⟨
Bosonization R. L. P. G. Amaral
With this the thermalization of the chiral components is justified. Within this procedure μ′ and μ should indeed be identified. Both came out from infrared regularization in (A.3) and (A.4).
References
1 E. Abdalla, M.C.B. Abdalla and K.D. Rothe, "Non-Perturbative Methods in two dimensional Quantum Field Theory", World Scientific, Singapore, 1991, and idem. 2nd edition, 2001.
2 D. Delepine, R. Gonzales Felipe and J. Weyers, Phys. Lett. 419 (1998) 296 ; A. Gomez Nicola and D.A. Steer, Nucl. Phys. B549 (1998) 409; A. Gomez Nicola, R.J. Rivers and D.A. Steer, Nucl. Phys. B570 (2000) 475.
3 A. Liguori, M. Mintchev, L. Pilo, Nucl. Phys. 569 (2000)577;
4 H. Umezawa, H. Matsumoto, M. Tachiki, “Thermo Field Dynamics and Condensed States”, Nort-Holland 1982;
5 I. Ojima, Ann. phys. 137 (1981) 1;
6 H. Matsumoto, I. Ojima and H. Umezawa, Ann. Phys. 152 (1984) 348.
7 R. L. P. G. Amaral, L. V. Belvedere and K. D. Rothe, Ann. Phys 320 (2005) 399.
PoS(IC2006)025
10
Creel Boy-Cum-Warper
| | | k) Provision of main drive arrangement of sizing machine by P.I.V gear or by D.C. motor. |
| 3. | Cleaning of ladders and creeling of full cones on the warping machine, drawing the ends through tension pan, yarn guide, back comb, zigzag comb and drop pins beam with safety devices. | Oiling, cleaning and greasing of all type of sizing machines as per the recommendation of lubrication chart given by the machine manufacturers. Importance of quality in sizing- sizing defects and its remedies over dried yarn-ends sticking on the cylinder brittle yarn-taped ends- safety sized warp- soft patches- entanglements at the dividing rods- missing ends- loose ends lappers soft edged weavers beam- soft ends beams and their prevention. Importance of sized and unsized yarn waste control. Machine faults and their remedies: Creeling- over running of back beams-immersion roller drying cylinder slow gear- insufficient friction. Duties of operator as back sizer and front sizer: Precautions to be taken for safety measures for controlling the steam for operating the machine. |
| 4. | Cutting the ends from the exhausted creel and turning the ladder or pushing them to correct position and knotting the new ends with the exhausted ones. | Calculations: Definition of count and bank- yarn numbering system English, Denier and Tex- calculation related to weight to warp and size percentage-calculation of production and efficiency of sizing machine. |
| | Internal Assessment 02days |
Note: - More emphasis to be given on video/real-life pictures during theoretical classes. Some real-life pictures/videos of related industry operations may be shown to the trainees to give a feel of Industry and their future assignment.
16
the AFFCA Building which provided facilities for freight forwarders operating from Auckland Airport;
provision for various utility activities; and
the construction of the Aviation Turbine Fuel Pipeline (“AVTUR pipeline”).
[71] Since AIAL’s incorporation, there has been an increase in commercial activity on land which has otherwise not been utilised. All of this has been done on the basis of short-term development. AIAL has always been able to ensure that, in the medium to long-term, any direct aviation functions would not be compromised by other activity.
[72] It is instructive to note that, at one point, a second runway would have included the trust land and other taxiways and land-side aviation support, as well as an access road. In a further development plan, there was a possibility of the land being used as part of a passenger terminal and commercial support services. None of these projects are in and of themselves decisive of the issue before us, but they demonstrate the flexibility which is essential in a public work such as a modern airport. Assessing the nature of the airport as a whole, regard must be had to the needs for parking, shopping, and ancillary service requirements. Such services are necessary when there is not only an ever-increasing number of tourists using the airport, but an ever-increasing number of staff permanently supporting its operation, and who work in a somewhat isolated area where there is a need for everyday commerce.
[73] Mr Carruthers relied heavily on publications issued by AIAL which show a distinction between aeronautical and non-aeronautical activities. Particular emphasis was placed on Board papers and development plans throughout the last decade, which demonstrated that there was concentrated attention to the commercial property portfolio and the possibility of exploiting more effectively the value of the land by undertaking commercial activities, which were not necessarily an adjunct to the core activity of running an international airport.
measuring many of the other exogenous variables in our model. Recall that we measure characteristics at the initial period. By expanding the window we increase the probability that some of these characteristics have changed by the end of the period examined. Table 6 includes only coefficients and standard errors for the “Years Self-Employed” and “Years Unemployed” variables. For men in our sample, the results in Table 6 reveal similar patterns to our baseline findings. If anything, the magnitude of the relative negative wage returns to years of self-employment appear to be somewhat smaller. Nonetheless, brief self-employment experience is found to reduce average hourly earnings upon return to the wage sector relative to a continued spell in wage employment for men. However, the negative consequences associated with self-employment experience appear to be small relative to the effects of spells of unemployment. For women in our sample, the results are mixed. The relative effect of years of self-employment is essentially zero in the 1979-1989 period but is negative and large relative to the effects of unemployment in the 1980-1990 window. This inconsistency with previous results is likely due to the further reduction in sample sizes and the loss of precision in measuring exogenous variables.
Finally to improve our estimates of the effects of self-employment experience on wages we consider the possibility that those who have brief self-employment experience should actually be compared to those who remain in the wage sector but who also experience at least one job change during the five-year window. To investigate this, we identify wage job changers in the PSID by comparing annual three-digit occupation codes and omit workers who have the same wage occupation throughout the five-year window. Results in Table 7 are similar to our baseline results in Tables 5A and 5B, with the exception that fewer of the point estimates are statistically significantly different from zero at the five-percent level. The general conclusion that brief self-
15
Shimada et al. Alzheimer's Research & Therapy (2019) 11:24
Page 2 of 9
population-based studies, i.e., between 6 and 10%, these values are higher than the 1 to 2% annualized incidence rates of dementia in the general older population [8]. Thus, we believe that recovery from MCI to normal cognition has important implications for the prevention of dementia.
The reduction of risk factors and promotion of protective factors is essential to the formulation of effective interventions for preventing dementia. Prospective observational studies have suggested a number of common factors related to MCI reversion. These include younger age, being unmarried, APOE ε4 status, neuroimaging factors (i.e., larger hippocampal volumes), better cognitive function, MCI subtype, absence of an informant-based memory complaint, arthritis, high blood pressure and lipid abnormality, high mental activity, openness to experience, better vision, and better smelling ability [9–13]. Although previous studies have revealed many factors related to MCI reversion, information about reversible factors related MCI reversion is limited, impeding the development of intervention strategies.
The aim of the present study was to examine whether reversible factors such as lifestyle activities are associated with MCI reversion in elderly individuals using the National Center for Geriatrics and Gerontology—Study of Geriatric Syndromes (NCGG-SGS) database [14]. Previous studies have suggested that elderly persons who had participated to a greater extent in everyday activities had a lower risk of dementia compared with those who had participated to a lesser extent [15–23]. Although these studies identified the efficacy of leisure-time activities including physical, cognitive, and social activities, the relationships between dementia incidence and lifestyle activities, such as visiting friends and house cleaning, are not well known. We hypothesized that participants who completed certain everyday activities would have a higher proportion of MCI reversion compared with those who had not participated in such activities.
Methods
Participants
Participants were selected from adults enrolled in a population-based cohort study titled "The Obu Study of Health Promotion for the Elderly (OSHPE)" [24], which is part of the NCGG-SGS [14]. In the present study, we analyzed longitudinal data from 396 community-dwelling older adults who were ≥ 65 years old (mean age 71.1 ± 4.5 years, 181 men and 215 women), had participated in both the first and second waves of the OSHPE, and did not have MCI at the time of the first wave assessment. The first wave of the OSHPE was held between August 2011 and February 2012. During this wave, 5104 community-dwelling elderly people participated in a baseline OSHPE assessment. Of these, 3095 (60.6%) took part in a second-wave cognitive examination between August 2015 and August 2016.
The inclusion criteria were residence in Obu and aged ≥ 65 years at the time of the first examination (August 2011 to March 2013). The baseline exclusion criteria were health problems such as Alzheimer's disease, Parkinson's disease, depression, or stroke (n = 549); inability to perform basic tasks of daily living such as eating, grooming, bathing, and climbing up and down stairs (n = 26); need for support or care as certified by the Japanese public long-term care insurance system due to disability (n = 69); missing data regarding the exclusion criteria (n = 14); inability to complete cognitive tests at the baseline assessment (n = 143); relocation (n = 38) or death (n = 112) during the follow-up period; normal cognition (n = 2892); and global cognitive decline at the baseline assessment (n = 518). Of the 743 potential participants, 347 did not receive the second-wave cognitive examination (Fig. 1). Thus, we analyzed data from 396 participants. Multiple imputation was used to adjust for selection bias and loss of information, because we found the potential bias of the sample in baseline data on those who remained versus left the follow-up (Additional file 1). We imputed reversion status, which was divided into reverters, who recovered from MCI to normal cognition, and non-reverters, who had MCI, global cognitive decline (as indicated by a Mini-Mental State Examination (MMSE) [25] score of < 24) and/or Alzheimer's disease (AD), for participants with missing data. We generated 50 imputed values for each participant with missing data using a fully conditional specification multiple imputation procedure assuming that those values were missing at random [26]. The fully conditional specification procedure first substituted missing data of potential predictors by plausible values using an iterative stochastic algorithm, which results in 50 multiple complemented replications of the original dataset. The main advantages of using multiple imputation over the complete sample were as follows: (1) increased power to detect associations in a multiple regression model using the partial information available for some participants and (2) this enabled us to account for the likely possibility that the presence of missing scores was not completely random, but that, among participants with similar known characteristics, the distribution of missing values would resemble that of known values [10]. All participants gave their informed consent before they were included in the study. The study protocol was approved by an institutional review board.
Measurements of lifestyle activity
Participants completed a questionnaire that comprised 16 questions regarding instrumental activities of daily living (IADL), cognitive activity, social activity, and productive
⟩
Set down, unchanged, only those lines above that fall between the line with "With this the" and the line with "D.C. motor. |", the two end lines included.

With this the thermalization of the chiral components is justified. Within this procedure μ′ and μ should indeed be identified. Both came out from infrared regularization in (A.3) and (A.4).
References
1 E. Abdalla, M.C.B. Abdalla and K.D. Rothe, "Non-Perturbative Methods in two dimensional Quantum Field Theory", World Scientific, Singapore, 1991, and idem. 2nd edition, 2001.
2 D. Delepine, R. Gonzales Felipe and J. Weyers, Phys. Lett. 419 (1998) 296 ; A. Gomez Nicola and D.A. Steer, Nucl. Phys. B549 (1998) 409; A. Gomez Nicola, R.J. Rivers and D.A. Steer, Nucl. Phys. B570 (2000) 475.
3 A. Liguori, M. Mintchev, L. Pilo, Nucl. Phys. 569 (2000)577;
4 H. Umezawa, H. Matsumoto, M. Tachiki, “Thermo Field Dynamics and Condensed States”, Nort-Holland 1982;
5 I. Ojima, Ann. phys. 137 (1981) 1;
6 H. Matsumoto, I. Ojima and H. Umezawa, Ann. Phys. 152 (1984) 348.
7 R. L. P. G. Amaral, L. V. Belvedere and K. D. Rothe, Ann. Phys 320 (2005) 399.
PoS(IC2006)025
10
Creel Boy-Cum-Warper
| | | k) Provision of main drive arrangement of sizing machine by P.I.V gear or by D.C. motor. |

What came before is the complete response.